乾いた喉から押し出すようにして、ようやく出た。
蓮司は少し笑った。
「そうか。じゃあ、見えなかっただけかもな」
そう言いながら、机に手を置く。
その仕草が妙に静かで、
まるで、傷の位置を確認するようだった。
「……痛い?」
唐突にそう言われて、遥は一瞬だけ顔を上げた。
蓮司の声はやさしかった。
だからこそ、逃げられなかった。
「痛い、って言っていいか分かんない」
「どうして」
「言ったら、また誰かが、理由を聞くから」
蓮司の目が細くなる。
それは笑みでも、哀れみでもなかった。
ただ、観察する目。
「……なるほど。まだ、よく分かってないんだな」
「分かってる」
声が震える。
「壊れないようにしてるだけ」
蓮司は、ゆっくりと頷いた。
「壊れないように、ね。
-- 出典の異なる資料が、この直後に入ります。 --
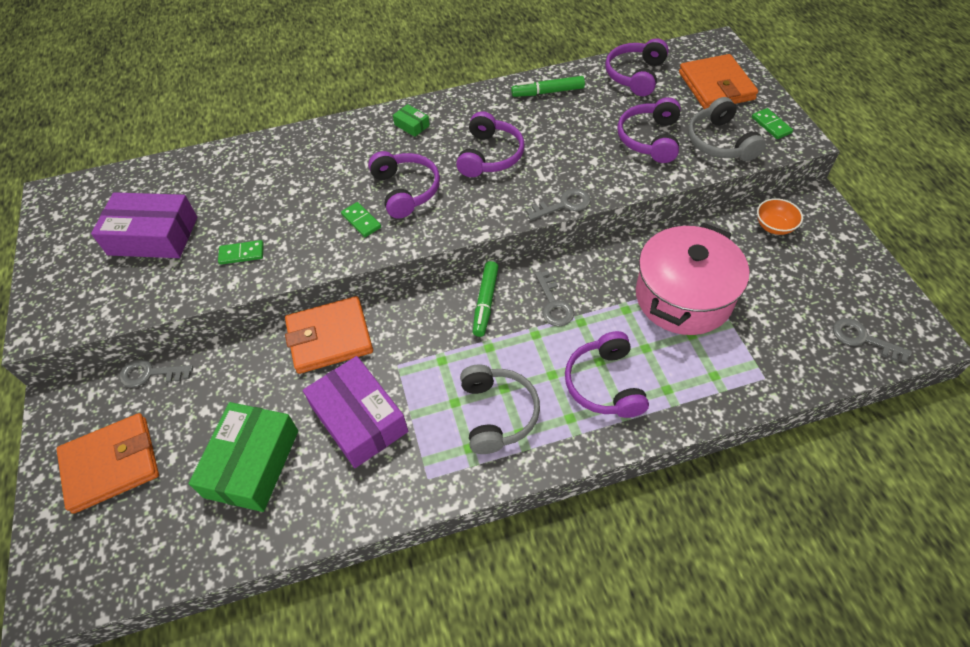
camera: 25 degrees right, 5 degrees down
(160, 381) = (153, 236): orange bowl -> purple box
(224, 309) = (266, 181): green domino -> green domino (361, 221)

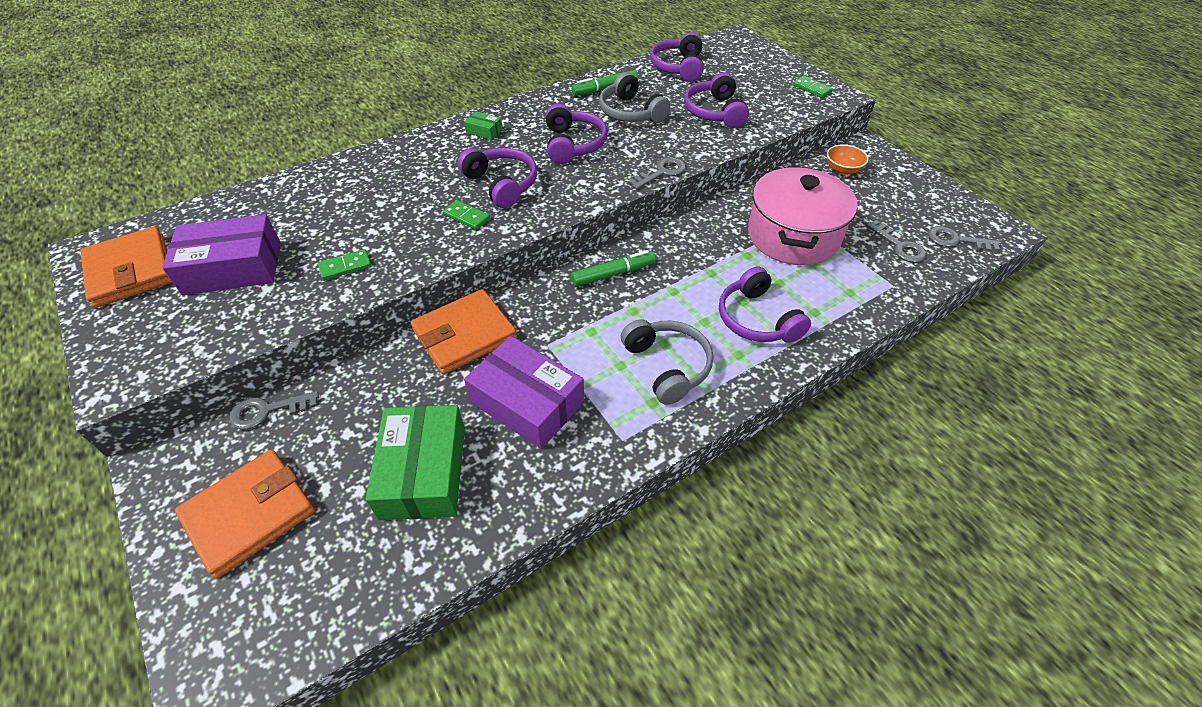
camera: 20 degrees left, 5 degrees down
(485, 302) = (613, 274): green marker -> green marker turned 105 degrees counterclockwise
(554, 304) = (679, 263): grey key -> grey key (899, 246)
(716, 86) = (752, 67): orange wallet -> orange wallet (131, 271)
(720, 142) = (776, 106): grey headphones -> grey headphones (631, 112)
いい言葉だ」
少し間をおいて、机の上に置いた手でペンを転がした。
コト、と小さく音がした。
「今日も、来るんだよな」
「……うん」
「偉いな。お前がいないと、始まらないから」
その言葉は、昨日と同じだった。
けれど今日は、少し違う響きで胸に沈む。
“命令”ではなく、“確認”のように。
遥は小さく笑った。
「……知ってる。
俺がいなくなったら、困るんだろ」
「困るよ」
蓮司は穏やかに言った。
「お前がいないと、誰も自分を見なくなるから」
沈黙。
外のチャイムが鳴る。
ざわめく声の中で、蓮司の手がゆっくりと離れる。
その瞬間、遥は小さく息を吸い、
喉の奥でかすかに呟いた。
「……痛いって言ったら、楽になるのかな」
蓮司は微かに笑った。
「楽にはならない。でも、続けられる」
遥は視線を落とし、指先を握りしめた。
もう痛みの意味が分からない。
けれど、“それでも続く”という言葉だけが、
奇妙に現実味を持って胸に残った。
チャイムが止まり、授業が始まる。
そのとき、
遥の腹の奥で、昨夜の鈍い痛みが静かに熱を放った。
──まだ、生きている。
その確かさだけが、唯一の証だった。